Le soir, dans leur chambre, quand Mme Baudu questionna son mari sur le résultat de l'entretien, celui-ci avait retrouvé son obstination à combattre en personne, jusqu'au bout. Il fit un grand éloge de Colomban: un garçon solide, ferme dans ses idées, élevé d'ailleurs selon les bons principes, incapable par exemple de rire avec les clientes, ainsi que les godelureaux du Bonheur. Non, c'était honnête, c'était de la famille, ça ne jouait pas sur la vente comme sur une valeur de Bourse.
– Alors, à quand le mariage? demanda Mme Baudu.
– Plus tard, répondit-il, lorsque je serai en mesure de tenir mes promesses.
Elle n'eut pas un geste, elle dit seulement:
– Notre fille en mourra.
Baudu se retint, soulevé de colère. C'était lui, qui en mourrait, si on le bouleversait ainsi continuellement! Était-ce sa faute? Il aimait sa fille, il parlait de donner son sang pour elle; mais il ne pouvait cependant pas faire que la. maison marchât quand elle ne voulait plus marcher. Geneviève devait avoir un peu de raison et patienter jusqu'à un meilleur inventaire. Que diable! Colomban restait là, personne ne le lui volerait!
– C'est incroyable! répétait-il, une fille si bien élevée!

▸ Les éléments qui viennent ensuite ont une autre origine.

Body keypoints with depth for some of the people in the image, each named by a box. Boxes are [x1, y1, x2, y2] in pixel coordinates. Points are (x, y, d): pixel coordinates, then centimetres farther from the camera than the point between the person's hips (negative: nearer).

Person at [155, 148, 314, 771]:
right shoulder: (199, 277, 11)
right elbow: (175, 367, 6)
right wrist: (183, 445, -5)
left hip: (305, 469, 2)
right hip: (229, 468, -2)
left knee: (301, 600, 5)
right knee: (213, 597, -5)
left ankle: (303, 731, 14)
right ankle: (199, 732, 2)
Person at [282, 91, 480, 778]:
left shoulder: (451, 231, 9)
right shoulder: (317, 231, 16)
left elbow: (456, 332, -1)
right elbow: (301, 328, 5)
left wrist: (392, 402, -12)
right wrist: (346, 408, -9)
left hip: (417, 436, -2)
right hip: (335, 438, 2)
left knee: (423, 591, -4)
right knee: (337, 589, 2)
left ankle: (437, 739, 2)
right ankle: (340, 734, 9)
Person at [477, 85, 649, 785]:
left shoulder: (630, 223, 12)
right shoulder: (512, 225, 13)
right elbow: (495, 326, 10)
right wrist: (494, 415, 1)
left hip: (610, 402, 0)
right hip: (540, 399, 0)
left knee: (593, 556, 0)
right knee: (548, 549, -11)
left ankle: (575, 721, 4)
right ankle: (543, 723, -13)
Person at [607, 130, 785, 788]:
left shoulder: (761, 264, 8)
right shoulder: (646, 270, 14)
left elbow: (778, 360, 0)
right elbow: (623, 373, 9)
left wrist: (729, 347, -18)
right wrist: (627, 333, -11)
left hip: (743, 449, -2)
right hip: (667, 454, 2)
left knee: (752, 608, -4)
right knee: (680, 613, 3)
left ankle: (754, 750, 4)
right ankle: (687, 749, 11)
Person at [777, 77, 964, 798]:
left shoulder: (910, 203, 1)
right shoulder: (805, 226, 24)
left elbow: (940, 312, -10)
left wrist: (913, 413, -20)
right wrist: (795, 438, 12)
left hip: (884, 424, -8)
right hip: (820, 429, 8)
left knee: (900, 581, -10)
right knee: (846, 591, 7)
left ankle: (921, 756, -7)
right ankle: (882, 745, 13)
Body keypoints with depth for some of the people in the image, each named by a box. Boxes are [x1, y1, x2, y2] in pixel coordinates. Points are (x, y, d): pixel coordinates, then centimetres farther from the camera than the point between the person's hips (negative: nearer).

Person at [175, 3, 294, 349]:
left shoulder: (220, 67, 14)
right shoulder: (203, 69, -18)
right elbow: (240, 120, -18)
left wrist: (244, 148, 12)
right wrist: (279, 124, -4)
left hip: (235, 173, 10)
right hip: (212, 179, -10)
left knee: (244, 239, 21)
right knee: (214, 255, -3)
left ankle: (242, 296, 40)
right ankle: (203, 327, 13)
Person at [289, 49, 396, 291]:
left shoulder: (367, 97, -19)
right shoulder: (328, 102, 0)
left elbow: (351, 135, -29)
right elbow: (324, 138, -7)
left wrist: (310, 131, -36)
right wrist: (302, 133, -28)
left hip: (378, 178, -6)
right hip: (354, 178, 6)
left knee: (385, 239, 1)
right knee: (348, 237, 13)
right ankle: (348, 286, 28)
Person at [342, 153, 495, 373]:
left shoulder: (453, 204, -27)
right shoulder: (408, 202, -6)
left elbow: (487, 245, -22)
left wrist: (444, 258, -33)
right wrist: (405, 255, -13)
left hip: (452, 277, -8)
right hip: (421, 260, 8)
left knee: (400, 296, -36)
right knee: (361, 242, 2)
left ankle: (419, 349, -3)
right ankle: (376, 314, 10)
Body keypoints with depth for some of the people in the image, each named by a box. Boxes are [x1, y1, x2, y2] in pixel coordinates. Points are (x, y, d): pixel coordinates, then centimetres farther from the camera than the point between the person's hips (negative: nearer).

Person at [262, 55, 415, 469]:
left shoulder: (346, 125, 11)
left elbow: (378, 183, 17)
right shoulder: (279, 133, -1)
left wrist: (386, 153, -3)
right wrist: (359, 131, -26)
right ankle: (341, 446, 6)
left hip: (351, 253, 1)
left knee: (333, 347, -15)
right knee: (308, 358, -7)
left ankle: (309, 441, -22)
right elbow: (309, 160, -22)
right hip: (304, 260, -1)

Mme Baudu n'ajouta rien. Sans doute elle avait deviné les tortures jalouses de Geneviève; mais elle n'osa les confier à son mari. Une singulière pudeur de femme l'avait toujours empêchée d'aborder avec lui certains sujets de tendresse délicate. Quand il la vit muette, il tourna sa colère contre les gens d'en face, il tendait les poings dans le vide, du côté du chantier, où l'on posait, cette nuit-là, des charpentes de fer, à grands coups de marteau.

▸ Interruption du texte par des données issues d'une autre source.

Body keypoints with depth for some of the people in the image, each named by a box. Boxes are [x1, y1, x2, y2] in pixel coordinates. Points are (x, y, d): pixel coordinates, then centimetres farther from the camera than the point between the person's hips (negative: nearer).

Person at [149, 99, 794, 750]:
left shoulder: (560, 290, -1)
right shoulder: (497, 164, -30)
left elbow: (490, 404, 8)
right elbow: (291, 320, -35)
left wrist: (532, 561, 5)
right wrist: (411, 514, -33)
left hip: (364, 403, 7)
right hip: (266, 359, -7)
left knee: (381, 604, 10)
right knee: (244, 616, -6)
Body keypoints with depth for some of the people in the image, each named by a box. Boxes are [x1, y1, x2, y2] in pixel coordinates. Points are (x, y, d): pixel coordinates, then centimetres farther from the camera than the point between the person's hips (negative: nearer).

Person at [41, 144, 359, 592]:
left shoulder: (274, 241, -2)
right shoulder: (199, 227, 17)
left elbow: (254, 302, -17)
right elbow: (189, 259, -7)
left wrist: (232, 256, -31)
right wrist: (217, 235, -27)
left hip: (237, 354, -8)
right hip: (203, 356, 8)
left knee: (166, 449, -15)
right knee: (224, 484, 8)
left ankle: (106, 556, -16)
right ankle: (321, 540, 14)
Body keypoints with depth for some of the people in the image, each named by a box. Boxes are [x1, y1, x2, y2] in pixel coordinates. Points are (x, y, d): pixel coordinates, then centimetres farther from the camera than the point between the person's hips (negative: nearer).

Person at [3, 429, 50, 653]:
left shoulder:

Denise allait rentrer au Bonheur des Dames. Elle avait compris que les Robineau, forcés de restreindre leur personnel, ne savaient comment la congédier. Pour tenir encore, il leur fallait tout faire par eux-mêmes; Gaujean, obstiné dans sa rancune, allongeait les crédits, promettait même de leur trouver des fonds; mais la peur les prenait, ils voulaient tenter de l'économie et de l'ordre. Pendant quinze jours, Denise les sentit gênés avec elle; et elle dut parler la première, dire qu'elle avait une place autre part. Ce fut un soulagement, Mme Robineau l'embrassa, très émue, en jurant qu'elle la regretterait toujours. Puis, lorsque, sur une question, la jeune fille répondit qu'elle retournait chez Mouret, Robineau devint pâle.
– Vous avez raison! cria-t-il violemment.

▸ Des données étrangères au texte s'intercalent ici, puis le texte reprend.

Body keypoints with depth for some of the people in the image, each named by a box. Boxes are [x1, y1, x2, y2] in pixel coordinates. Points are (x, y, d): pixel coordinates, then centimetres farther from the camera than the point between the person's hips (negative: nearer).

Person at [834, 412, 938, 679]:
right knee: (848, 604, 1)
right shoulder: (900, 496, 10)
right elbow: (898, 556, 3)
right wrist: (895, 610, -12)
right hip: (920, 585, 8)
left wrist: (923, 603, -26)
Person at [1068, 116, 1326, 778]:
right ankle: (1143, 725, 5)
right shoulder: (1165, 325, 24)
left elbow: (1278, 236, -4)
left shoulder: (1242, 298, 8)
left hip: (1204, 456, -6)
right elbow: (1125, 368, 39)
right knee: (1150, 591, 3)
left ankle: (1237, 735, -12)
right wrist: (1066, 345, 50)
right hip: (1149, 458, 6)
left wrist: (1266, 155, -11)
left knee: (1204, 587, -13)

Il était moins facile d'annoncer la nouvelle au vieux Bourras. Pourtant, Denise devait lui donner congé, et elle tremblait, car elle lui gardait une vive reconnaissance. Bourras, justement, ne décolérait plus, en plein dans le vacarme du chantier voisin. Les voitures de matériaux barraient sa boutique; les pioches tapaient dans ses murs; tout, chez lui, les parapluies et les cannes, dansait au bruit des marteaux. Il semblait que la masure, s'entêtant au milieu de ces démolitions, allait se fendre. Mais le pis était que l'architecte, pour relier les rayons existants du magasin, avec les rayons qu'on installait dans l'ancien Hôtel Duvillard, avait imaginé de creuser un passage, sous la petite maison qui les séparait. Cette maison appartenant à la société Mouret et Cie, et le bail portant que le locataire devrait supporter les travaux de réparation, des ouvriers se présentèrent un matin. Du coup, Bourras faillit avoir une attaque. N'était-ce pas assez de l'étrangler de tous les côtés, à gauche, à droite, derrière? il fallait encore qu'on le prît par les pieds, qu'on mangeât la terre sous lui! Et il avait chassé les maçons, il plaiderait. Des travaux de réparation, soit! mais c'étaient là des travaux d'embellissement. Le quartier pensait qu'il gagnerait, sans pourtant jurer de rien. En tout cas, le procès menaçait d'être long, on se passionnait pour ce duel interminable.
Le jour où Denise résolut enfin de lui donner congé, Bourras revenait précisément de chez son avocat.
– Croyez-vous! cria-t-il, ils disent maintenant que la maison n'est pas solide, ils prétendent établir qu'il faut en reprendre les fondations… Parbleu! ils sont las de la secouer, avec leurs sacrées machines. Ce n'est pas étonnant, si elle se casse!